Your assignment: Please, without the pictures, retype exactly the lines from the start of the material through the line that holds "Total M. Remittances".

Available data:
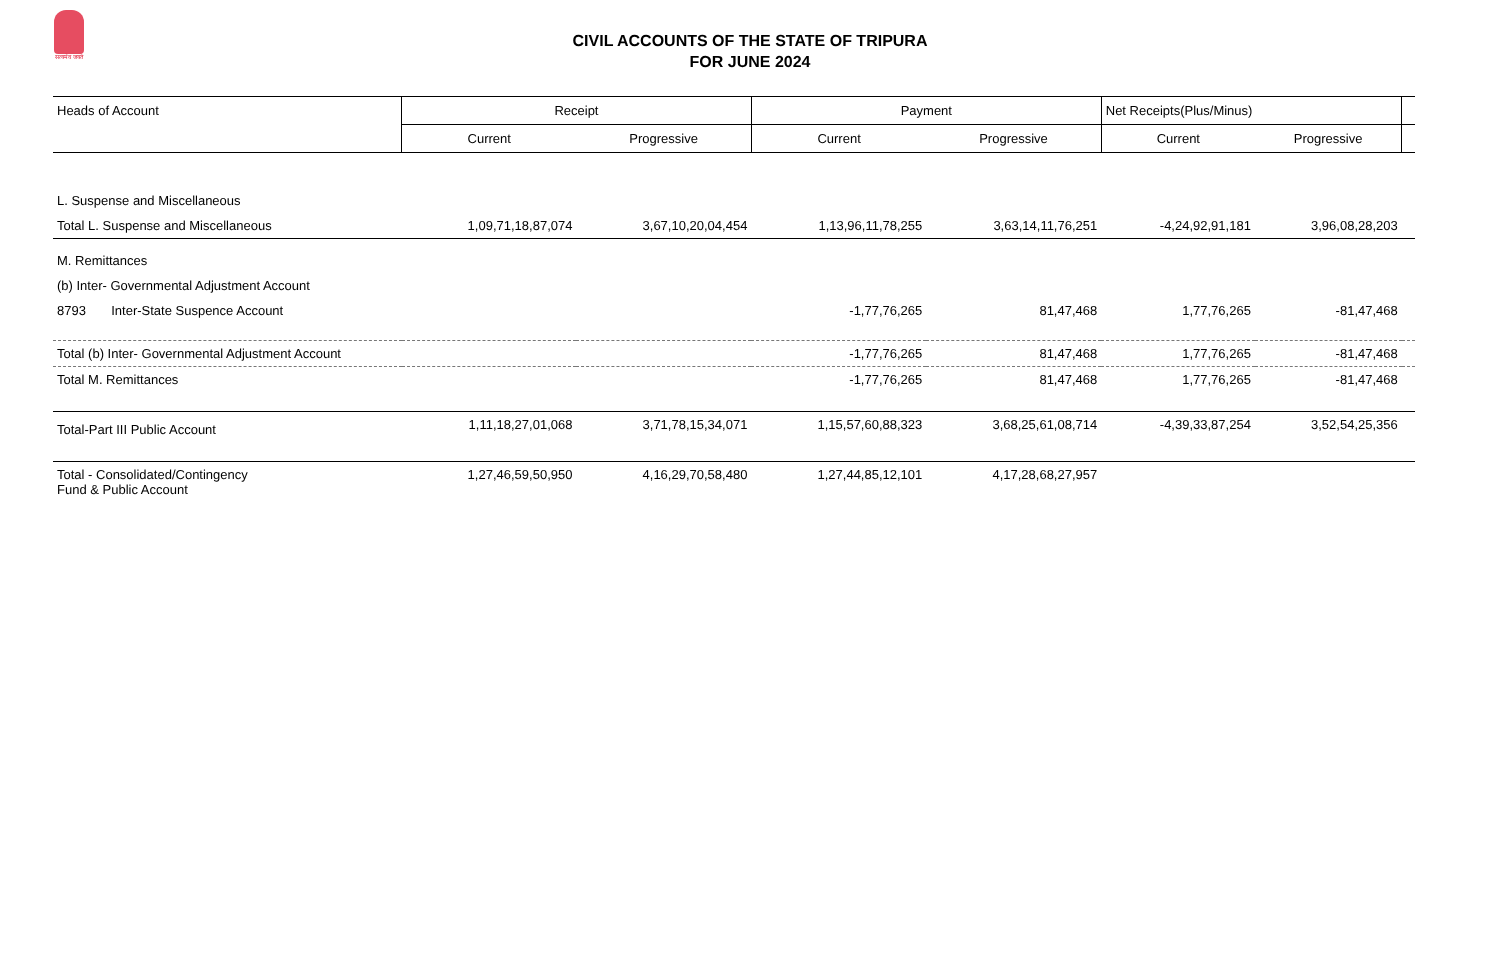सत्यमेव जयते
CIVIL ACCOUNTS OF THE STATE OF TRIPURA
FOR JUNE 2024
| Heads of Account | Receipt | | Payment | | Net Receipts(Plus/Minus) | | |
| --- | --- | --- | --- | --- | --- | --- | --- |
| | Current | Progressive | Current | Progressive | Current | Progressive | |
| L. Suspense and Miscellaneous | | | | | | | |
| Total L. Suspense and Miscellaneous | 1,09,71,18,87,074 | 3,67,10,20,04,454 | 1,13,96,11,78,255 | 3,63,14,11,76,251 | -4,24,92,91,181 | 3,96,08,28,203 | |
| M. Remittances | | | | | | | |
| (b) Inter- Governmental Adjustment Account | | | | | | | |
| 8793 Inter-State Suspence Account | | | -1,77,76,265 | 81,47,468 | 1,77,76,265 | -81,47,468 | |
| Total (b) Inter- Governmental Adjustment Account | | | -1,77,76,265 | 81,47,468 | 1,77,76,265 | -81,47,468 | |
| Total M. Remittances | | | -1,77,76,265 | 81,47,468 | 1,77,76,265 | -81,47,468 | |
| Total-Part III Public Account | 1,11,18,27,01,068 | 3,71,78,15,34,071 | 1,15,57,60,88,323 | 3,68,25,61,08,714 | -4,39,33,87,254 | 3,52,54,25,356 | |
| Total - Consolidated/Contingency Fund & Public Account | 1,27,46,59,50,950 | 4,16,29,70,58,480 | 1,27,44,85,12,101 | 4,17,28,68,27,957 | | | |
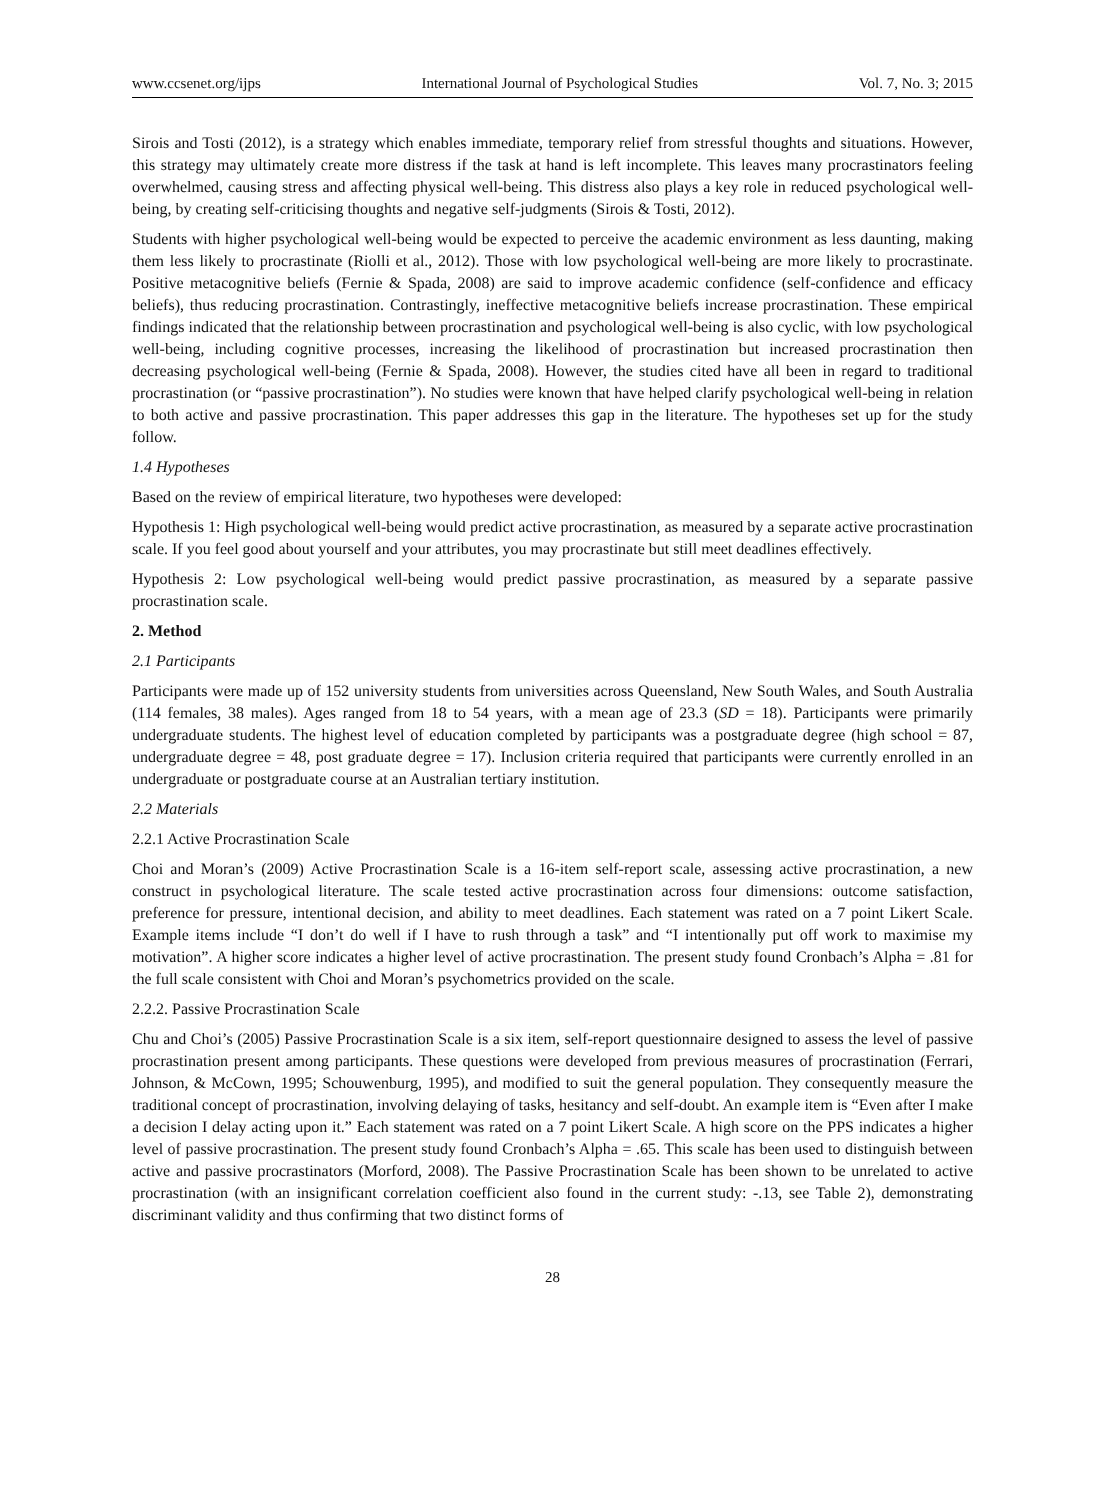www.ccsenet.org/ijps International Journal of Psychological Studies Vol. 7, No. 3; 2015
Sirois and Tosti (2012), is a strategy which enables immediate, temporary relief from stressful thoughts and situations. However, this strategy may ultimately create more distress if the task at hand is left incomplete. This leaves many procrastinators feeling overwhelmed, causing stress and affecting physical well-being. This distress also plays a key role in reduced psychological well-being, by creating self-criticising thoughts and negative self-judgments (Sirois & Tosti, 2012).
Students with higher psychological well-being would be expected to perceive the academic environment as less daunting, making them less likely to procrastinate (Riolli et al., 2012). Those with low psychological well-being are more likely to procrastinate. Positive metacognitive beliefs (Fernie & Spada, 2008) are said to improve academic confidence (self-confidence and efficacy beliefs), thus reducing procrastination. Contrastingly, ineffective metacognitive beliefs increase procrastination. These empirical findings indicated that the relationship between procrastination and psychological well-being is also cyclic, with low psychological well-being, including cognitive processes, increasing the likelihood of procrastination but increased procrastination then decreasing psychological well-being (Fernie & Spada, 2008). However, the studies cited have all been in regard to traditional procrastination (or “passive procrastination”). No studies were known that have helped clarify psychological well-being in relation to both active and passive procrastination. This paper addresses this gap in the literature. The hypotheses set up for the study follow.
1.4 Hypotheses
Based on the review of empirical literature, two hypotheses were developed:
Hypothesis 1: High psychological well-being would predict active procrastination, as measured by a separate active procrastination scale. If you feel good about yourself and your attributes, you may procrastinate but still meet deadlines effectively.
Hypothesis 2: Low psychological well-being would predict passive procrastination, as measured by a separate passive procrastination scale.
2. Method
2.1 Participants
Participants were made up of 152 university students from universities across Queensland, New South Wales, and South Australia (114 females, 38 males). Ages ranged from 18 to 54 years, with a mean age of 23.3 (SD = 18). Participants were primarily undergraduate students. The highest level of education completed by participants was a postgraduate degree (high school = 87, undergraduate degree = 48, post graduate degree = 17). Inclusion criteria required that participants were currently enrolled in an undergraduate or postgraduate course at an Australian tertiary institution.
2.2 Materials
2.2.1 Active Procrastination Scale
Choi and Moran’s (2009) Active Procrastination Scale is a 16-item self-report scale, assessing active procrastination, a new construct in psychological literature. The scale tested active procrastination across four dimensions: outcome satisfaction, preference for pressure, intentional decision, and ability to meet deadlines. Each statement was rated on a 7 point Likert Scale. Example items include “I don’t do well if I have to rush through a task” and “I intentionally put off work to maximise my motivation”. A higher score indicates a higher level of active procrastination. The present study found Cronbach’s Alpha = .81 for the full scale consistent with Choi and Moran’s psychometrics provided on the scale.
2.2.2. Passive Procrastination Scale
Chu and Choi’s (2005) Passive Procrastination Scale is a six item, self-report questionnaire designed to assess the level of passive procrastination present among participants. These questions were developed from previous measures of procrastination (Ferrari, Johnson, & McCown, 1995; Schouwenburg, 1995), and modified to suit the general population. They consequently measure the traditional concept of procrastination, involving delaying of tasks, hesitancy and self-doubt. An example item is “Even after I make a decision I delay acting upon it.” Each statement was rated on a 7 point Likert Scale. A high score on the PPS indicates a higher level of passive procrastination. The present study found Cronbach’s Alpha = .65. This scale has been used to distinguish between active and passive procrastinators (Morford, 2008). The Passive Procrastination Scale has been shown to be unrelated to active procrastination (with an insignificant correlation coefficient also found in the current study: -.13, see Table 2), demonstrating discriminant validity and thus confirming that two distinct forms of
28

Response for this exercise:
सत्यमेव जयते
CIVIL ACCOUNTS OF THE STATE OF TRIPURA
FOR JUNE 2024
| Heads of Account | Receipt | | Payment | | Net Receipts(Plus/Minus) | | |
| --- | --- | --- | --- | --- | --- | --- | --- |
| | Current | Progressive | Current | Progressive | Current | Progressive | |
| L. Suspense and Miscellaneous | | | | | | | |
| Total L. Suspense and Miscellaneous | 1,09,71,18,87,074 | 3,67,10,20,04,454 | 1,13,96,11,78,255 | 3,63,14,11,76,251 | -4,24,92,91,181 | 3,96,08,28,203 | |
| M. Remittances | | | | | | | |
| (b) Inter- Governmental Adjustment Account | | | | | | | |
| 8793 Inter-State Suspence Account | | | -1,77,76,265 | 81,47,468 | 1,77,76,265 | -81,47,468 | |
| Total (b) Inter- Governmental Adjustment Account | | | -1,77,76,265 | 81,47,468 | 1,77,76,265 | -81,47,468 | |
| Total M. Remittances | | | -1,77,76,265 | 81,47,468 | 1,77,76,265 | -81,47,468 | |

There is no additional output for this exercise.